= Goals =
A - Answer these questions from the fetch server bug report, each on its own line and marked the same way:
(i) In which function is use_readability=True hard-coded?
(ii) Which file fails to declare Node.js as a dependency?
(iii) What install command does the first reproduction step give?
B - Go on with the fetch server bug report from the point where it stops.

= Document passage =
>>>>

Describe the bug
mcp-server-fetch hard-codes use_readability=True when calling readabilipy.simple_json.simple_json_from_html_string in extract_content_from_html (server.py, ~line 36). This silently shells out to a bundled Node.js script that imports Mozilla's @mozilla/readability. Node.js is not declared as a dependency in pyproject.toml, not mentioned in the README, and there is no fallback or timeout: if the Node subprocess hangs (e.g., due to an unrelated npm config issue, a slow Node startup, or Node being absent), fetch_url blocks indefinitely. The MCP client eventually times out and the agent receives a Connection lost: Timed out while waiting for response to ClientRequest error with no actionable detail.
To Reproduce
Steps to reproduce the behavior:
- Install in a Python-only environment: pip install mcp-server-fetch (no Node.js / npm configuration assumed).

<<<<

= Entries =
>>>>

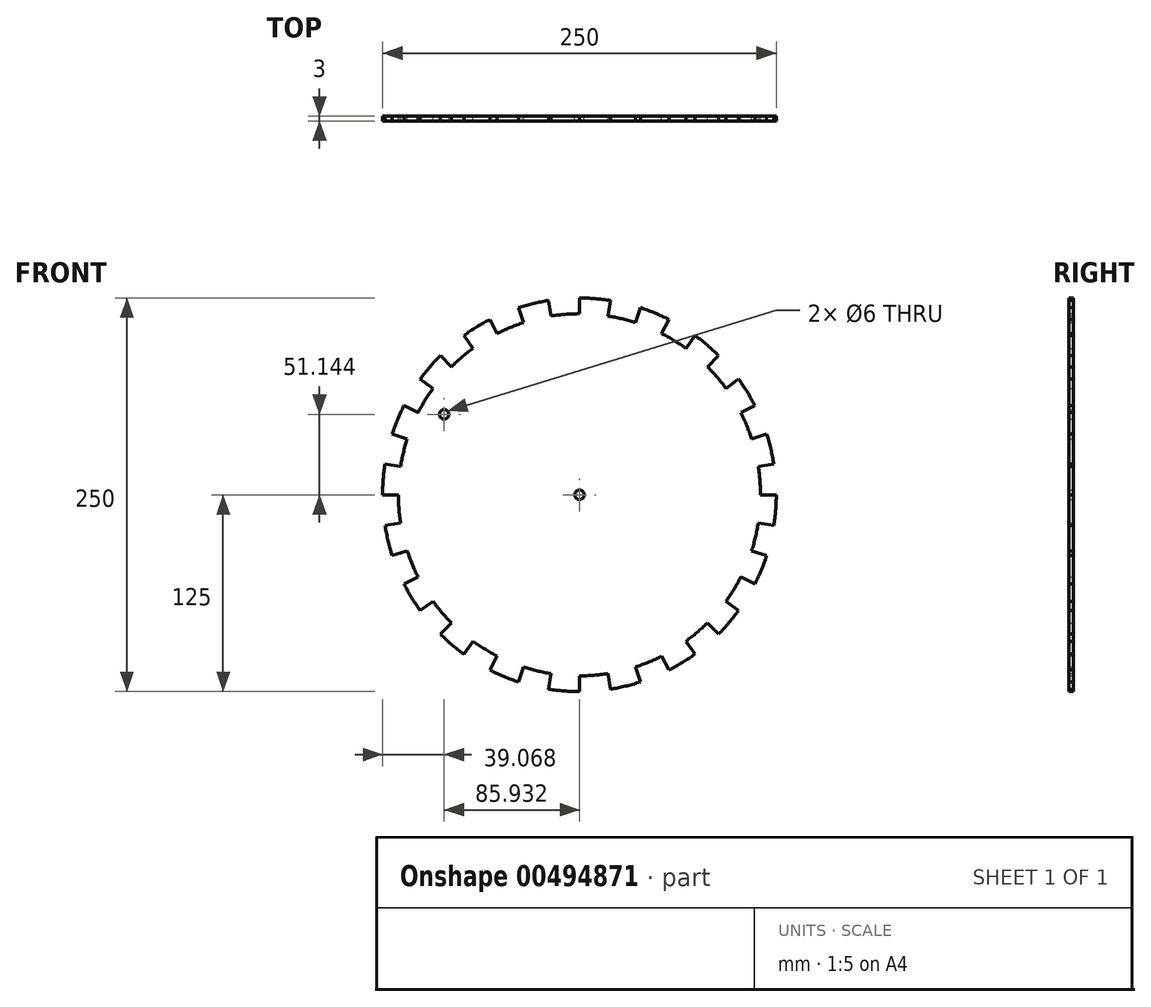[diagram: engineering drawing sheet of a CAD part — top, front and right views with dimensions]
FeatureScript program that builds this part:
annotation { "Feature Type Name" : "Feature", "Feature Type Description" : "" }
export const myFeature = defineFeature(function(context is Context, id is Id, definition is map)
    precondition{}
    {
        {
            var Q0;
            Q0=qCreatedBy(makeId("Front.planeOp"),FACE);
            var sketch = newSketch(context, id + "F0", { "sketchPlane" : qUnion([Q0])});
            skArc(sketch, "E0", {"start": v(19.55, 123.46) * mm, "mid": v(9.8, 124.61) * mm, "end": v(0, 125) * mm});
            skCircle(sketch, "E1", {"center": v(0, 0) * mm, "radius": 3 * mm});
            skCircle(sketch, "E2", {"center": v(-85.93, 51.14) * mm, "radius": 3 * mm});
            skArc(sketch, "E3", {"start": v(0, 115) * mm, "mid": v(-9.02, 114.65) * mm, "end": v(-17.99, 113.58) * mm});
            skLineSegment(sketch, "E4", {"start": v(0, 0) * mm, "end": v(0, 3) * mm});
            skLineSegment(sketch, "E5", {"start": v(0, 0) * mm, "end": v(0.47, 2.96) * mm});
            skLineSegment(sketch, "E6.trimOffspring", {"start": v(17.99, 113.58) * mm, "end": v(19.55, 123.46) * mm});
            skLineSegment(sketch, "E7.trimOffspring", {"start": v(0, 115) * mm, "end": v(0, 125) * mm});
            skLineSegment(sketch, "E8.1.0", {"start": v(-17.99, 113.58) * mm, "end": v(-19.55, 123.46) * mm});
            skLineSegment(sketch, "E8.1.1", {"start": v(-35.54, 109.37) * mm, "end": v(-38.63, 118.88) * mm});
            skArc(sketch, "E8.1.2", {"start": v(-19.55, 123.46) * mm, "mid": v(-29.18, 121.55) * mm, "end": v(-38.63, 118.88) * mm});
            skLineSegment(sketch, "E8.2.0", {"start": v(-52.2, 102.47) * mm, "end": v(-56.75, 111.38) * mm});
            skLineSegment(sketch, "E8.2.1", {"start": v(-67.6, 93.04) * mm, "end": v(-73.47, 101.13) * mm});
            skArc(sketch, "E8.2.2", {"start": v(-56.75, 111.38) * mm, "mid": v(-65.31, 106.58) * mm, "end": v(-73.47, 101.13) * mm});
            skLineSegment(sketch, "E8.3.0", {"start": v(-81.32, 81.32) * mm, "end": v(-88.39, 88.39) * mm});
            skLineSegment(sketch, "E8.3.1", {"start": v(-93.04, 67.6) * mm, "end": v(-101.13, 73.47) * mm});
            skArc(sketch, "E8.3.2", {"start": v(-88.39, 88.39) * mm, "mid": v(-95.05, 81.18) * mm, "end": v(-101.13, 73.47) * mm});
            skLineSegment(sketch, "E8.4.0", {"start": v(-102.47, 52.2) * mm, "end": v(-111.38, 56.75) * mm});
            skLineSegment(sketch, "E8.4.1", {"start": v(-109.37, 35.54) * mm, "end": v(-118.88, 38.63) * mm});
            skArc(sketch, "E8.4.2", {"start": v(-111.38, 56.75) * mm, "mid": v(-115.48, 47.84) * mm, "end": v(-118.88, 38.63) * mm});
            skLineSegment(sketch, "E8.5.0", {"start": v(-113.58, 17.99) * mm, "end": v(-123.46, 19.55) * mm});
            skLineSegment(sketch, "E8.5.1", {"start": v(-115, 0) * mm, "end": v(-125, 0) * mm});
            skArc(sketch, "E8.5.2", {"start": v(-123.46, 19.55) * mm, "mid": v(-124.61, 9.8) * mm, "end": v(-125, 0) * mm});
            skLineSegment(sketch, "E8.6.0", {"start": v(-113.58, -17.99) * mm, "end": v(-123.46, -19.55) * mm});
            skLineSegment(sketch, "E8.6.1", {"start": v(-109.37, -35.54) * mm, "end": v(-118.88, -38.63) * mm});
            skArc(sketch, "E8.6.2", {"start": v(-123.46, -19.55) * mm, "mid": v(-121.55, -29.18) * mm, "end": v(-118.88, -38.63) * mm});
            skLineSegment(sketch, "E8.7.0", {"start": v(-102.47, -52.2) * mm, "end": v(-111.38, -56.75) * mm});
            skLineSegment(sketch, "E8.7.1", {"start": v(-93.04, -67.6) * mm, "end": v(-101.13, -73.47) * mm});
            skArc(sketch, "E8.7.2", {"start": v(-111.38, -56.75) * mm, "mid": v(-106.58, -65.31) * mm, "end": v(-101.13, -73.47) * mm});
            skLineSegment(sketch, "E8.8.0", {"start": v(-81.32, -81.32) * mm, "end": v(-88.39, -88.39) * mm});
            skLineSegment(sketch, "E8.8.1", {"start": v(-67.6, -93.04) * mm, "end": v(-73.47, -101.13) * mm});
            skArc(sketch, "E8.8.2", {"start": v(-88.39, -88.39) * mm, "mid": v(-81.18, -95.05) * mm, "end": v(-73.47, -101.13) * mm});
            skLineSegment(sketch, "E8.9.0", {"start": v(-52.2, -102.47) * mm, "end": v(-56.75, -111.38) * mm});
            skLineSegment(sketch, "E8.9.1", {"start": v(-35.54, -109.37) * mm, "end": v(-38.63, -118.88) * mm});
            skArc(sketch, "E8.9.2", {"start": v(-56.75, -111.38) * mm, "mid": v(-47.84, -115.48) * mm, "end": v(-38.63, -118.88) * mm});
            skLineSegment(sketch, "E8.10.0", {"start": v(-17.99, -113.58) * mm, "end": v(-19.55, -123.46) * mm});
            skLineSegment(sketch, "E8.10.1", {"start": v(0, -115) * mm, "end": v(0, -125) * mm});
            skArc(sketch, "E8.10.2", {"start": v(-19.55, -123.46) * mm, "mid": v(-9.8, -124.61) * mm, "end": v(0, -125) * mm});
            skLineSegment(sketch, "E8.11.0", {"start": v(17.99, -113.58) * mm, "end": v(19.55, -123.46) * mm});
            skLineSegment(sketch, "E8.11.1", {"start": v(35.54, -109.37) * mm, "end": v(38.63, -118.88) * mm});
            skArc(sketch, "E8.11.2", {"start": v(19.55, -123.46) * mm, "mid": v(29.18, -121.55) * mm, "end": v(38.63, -118.88) * mm});
            skLineSegment(sketch, "E8.12.0", {"start": v(52.2, -102.47) * mm, "end": v(56.75, -111.38) * mm});
            skLineSegment(sketch, "E8.12.1", {"start": v(67.6, -93.04) * mm, "end": v(73.47, -101.13) * mm});
            skArc(sketch, "E8.12.2", {"start": v(56.75, -111.38) * mm, "mid": v(65.31, -106.58) * mm, "end": v(73.47, -101.13) * mm});
            skLineSegment(sketch, "E8.13.0", {"start": v(81.32, -81.32) * mm, "end": v(88.39, -88.39) * mm});
            skLineSegment(sketch, "E8.13.1", {"start": v(93.04, -67.6) * mm, "end": v(101.13, -73.47) * mm});
            skArc(sketch, "E8.13.2", {"start": v(88.39, -88.39) * mm, "mid": v(95.05, -81.18) * mm, "end": v(101.13, -73.47) * mm});
            skLineSegment(sketch, "E8.14.0", {"start": v(102.47, -52.2) * mm, "end": v(111.38, -56.75) * mm});
            skLineSegment(sketch, "E8.14.1", {"start": v(109.37, -35.54) * mm, "end": v(118.88, -38.63) * mm});
            skArc(sketch, "E8.14.2", {"start": v(111.38, -56.75) * mm, "mid": v(115.48, -47.84) * mm, "end": v(118.88, -38.63) * mm});
            skLineSegment(sketch, "E8.15.0", {"start": v(113.58, -17.99) * mm, "end": v(123.46, -19.55) * mm});
            skLineSegment(sketch, "E8.15.1", {"start": v(115, 0) * mm, "end": v(125, 0) * mm});
            skArc(sketch, "E8.15.2", {"start": v(123.46, -19.55) * mm, "mid": v(124.61, -9.8) * mm, "end": v(125, 0) * mm});
            skLineSegment(sketch, "E8.16.0", {"start": v(113.58, 17.99) * mm, "end": v(123.46, 19.55) * mm});
            skLineSegment(sketch, "E8.16.1", {"start": v(109.37, 35.54) * mm, "end": v(118.88, 38.63) * mm});
            skArc(sketch, "E8.16.2", {"start": v(123.46, 19.55) * mm, "mid": v(121.55, 29.18) * mm, "end": v(118.88, 38.63) * mm});
            skLineSegment(sketch, "E8.17.0", {"start": v(102.47, 52.2) * mm, "end": v(111.38, 56.75) * mm});
            skLineSegment(sketch, "E8.17.1", {"start": v(93.04, 67.6) * mm, "end": v(101.13, 73.47) * mm});
            skArc(sketch, "E8.17.2", {"start": v(111.38, 56.75) * mm, "mid": v(106.58, 65.31) * mm, "end": v(101.13, 73.47) * mm});
            skLineSegment(sketch, "E8.18.0", {"start": v(81.32, 81.32) * mm, "end": v(88.39, 88.39) * mm});
            skLineSegment(sketch, "E8.18.1", {"start": v(67.6, 93.04) * mm, "end": v(73.47, 101.13) * mm});
            skArc(sketch, "E8.18.2", {"start": v(88.39, 88.39) * mm, "mid": v(81.18, 95.05) * mm, "end": v(73.47, 101.13) * mm});
            skLineSegment(sketch, "E8.19.0", {"start": v(52.2, 102.47) * mm, "end": v(56.75, 111.38) * mm});
            skLineSegment(sketch, "E8.19.1", {"start": v(35.54, 109.37) * mm, "end": v(38.63, 118.88) * mm});
            skArc(sketch, "E8.19.2", {"start": v(56.75, 111.38) * mm, "mid": v(47.84, 115.48) * mm, "end": v(38.63, 118.88) * mm});
            skArc(sketch, "E9.trimOffspring", {"start": v(-35.54, 109.37) * mm, "mid": v(-44, 106.25) * mm, "end": v(-52.2, 102.47) * mm});
            skArc(sketch, "E10.trimOffspring", {"start": v(-67.6, 93.04) * mm, "mid": v(-74.69, 87.45) * mm, "end": v(-81.32, 81.32) * mm});
            skArc(sketch, "E11.trimOffspring", {"start": v(-93.04, 67.6) * mm, "mid": v(26.85, -111.82) * mm, "end": v(52.2, 102.47) * mm});
            skArc(sketch, "E12.trimOffspring", {"start": v(35.54, 109.37) * mm, "mid": v(26.85, 111.82) * mm, "end": v(17.99, 113.58) * mm});
            skSolve(sketch);
        }
        {
            var Q0;
            Q0 = qSketchRegion(id + "F0", true);
            extrude(context, id + "F1", {"entities" : qUnion([Q0]), "depth" : 3 * mm});
        }
    });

<<<<

= Answers per task =
A -
(i) extract_content_from_html
(ii) pyproject.toml
(iii) pip install mcp-server-fetch

B -
- Spawn the server via stdio and call the fetch tool against any HTML page, e.g. https://en.wikipedia.org/wiki/Main_Page. Minimal harness:
import os, asyncio, time
from mcp import ClientSession, StdioServerParameters
from mcp.client.stdio import stdio_client
async def main():
params = StdioServerParameters(
command="python3",
args=["-m", "mcp_server_fetch", "--ignore-robots-txt"],
env=dict(os.environ),
)
async with stdio_client(params) as (r, w):
async with ClientSession(r, w) as s:
await s.initialize()
t0 = time.time()
try:
res = await asyncio.wait_for(
s.call_tool("fetch", {"url": "https://en.wikipedia.org/wiki/Main_Page", "max_length": 2000}),
timeout=70,
)
print(f"OK in {time.time()-t0:.1f}s; isError={res.isError}")
except asyncio.TimeoutError:
print(f"TIMEOUT after {time.time()-t0:.1f}s")
asyncio.run(main())
- Observe: harness times out at 70s. Probing inside fetch_url via stderr logging shows the HTTP request itself completes in ~0.3s with status 200 and a 224 KB body; the hang is entirely inside
readabilipy.simple_json_from_html_string(html, use_readability=True).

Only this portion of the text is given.